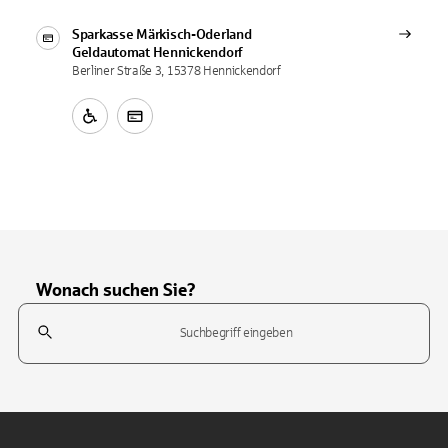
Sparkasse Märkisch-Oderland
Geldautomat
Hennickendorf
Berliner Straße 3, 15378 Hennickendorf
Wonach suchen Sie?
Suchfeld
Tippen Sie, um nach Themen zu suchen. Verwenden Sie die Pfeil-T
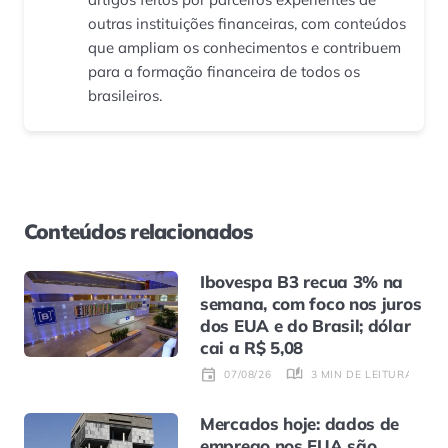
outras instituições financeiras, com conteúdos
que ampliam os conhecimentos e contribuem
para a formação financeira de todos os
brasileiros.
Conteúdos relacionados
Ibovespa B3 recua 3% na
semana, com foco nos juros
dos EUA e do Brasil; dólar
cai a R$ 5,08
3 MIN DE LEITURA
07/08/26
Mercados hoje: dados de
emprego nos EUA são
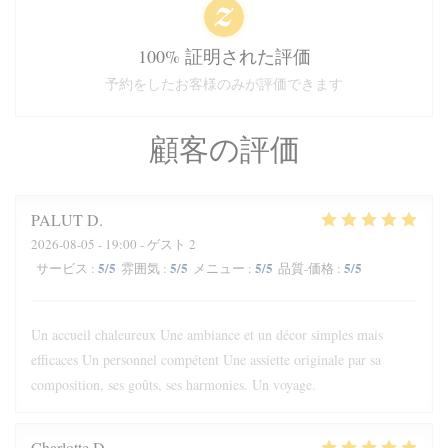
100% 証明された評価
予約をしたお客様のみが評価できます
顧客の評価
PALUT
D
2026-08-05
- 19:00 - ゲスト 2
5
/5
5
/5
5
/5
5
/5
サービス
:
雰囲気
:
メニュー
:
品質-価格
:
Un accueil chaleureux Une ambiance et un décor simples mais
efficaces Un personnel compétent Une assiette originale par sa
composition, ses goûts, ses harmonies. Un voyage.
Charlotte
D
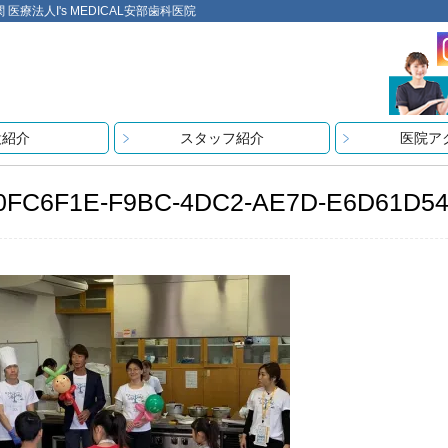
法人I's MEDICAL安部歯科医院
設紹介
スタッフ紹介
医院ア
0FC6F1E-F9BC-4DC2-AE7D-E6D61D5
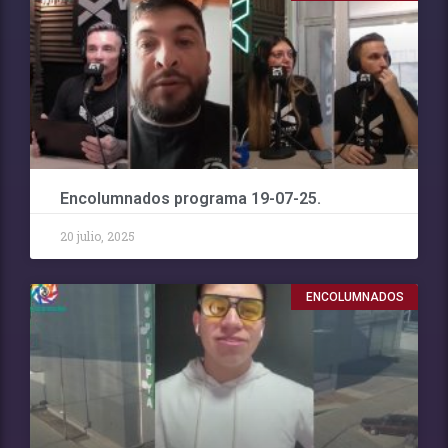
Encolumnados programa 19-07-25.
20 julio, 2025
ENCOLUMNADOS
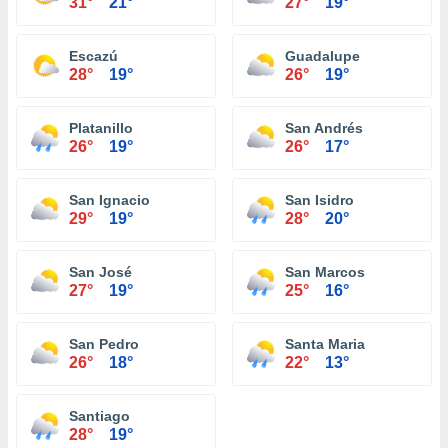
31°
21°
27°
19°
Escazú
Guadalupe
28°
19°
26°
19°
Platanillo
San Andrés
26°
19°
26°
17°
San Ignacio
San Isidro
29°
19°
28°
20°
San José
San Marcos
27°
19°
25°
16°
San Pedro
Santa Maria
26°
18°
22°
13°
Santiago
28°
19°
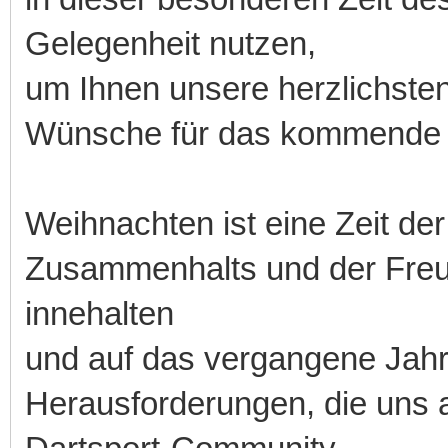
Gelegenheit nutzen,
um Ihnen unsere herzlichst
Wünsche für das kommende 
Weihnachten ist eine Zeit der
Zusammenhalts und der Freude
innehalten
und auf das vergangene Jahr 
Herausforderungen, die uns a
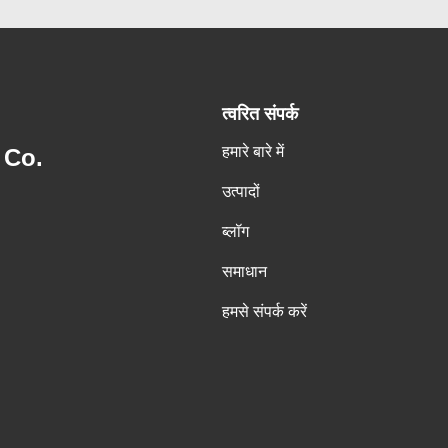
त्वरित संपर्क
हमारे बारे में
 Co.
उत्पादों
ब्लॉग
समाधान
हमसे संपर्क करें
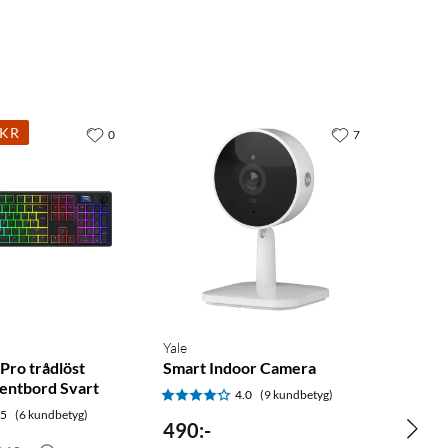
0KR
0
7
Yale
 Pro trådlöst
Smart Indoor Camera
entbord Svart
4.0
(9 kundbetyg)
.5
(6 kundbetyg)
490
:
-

§ Work request
Go line by line through the material and count the lines holding the word "Hennickendorf". State only the total.

§ Task solution
2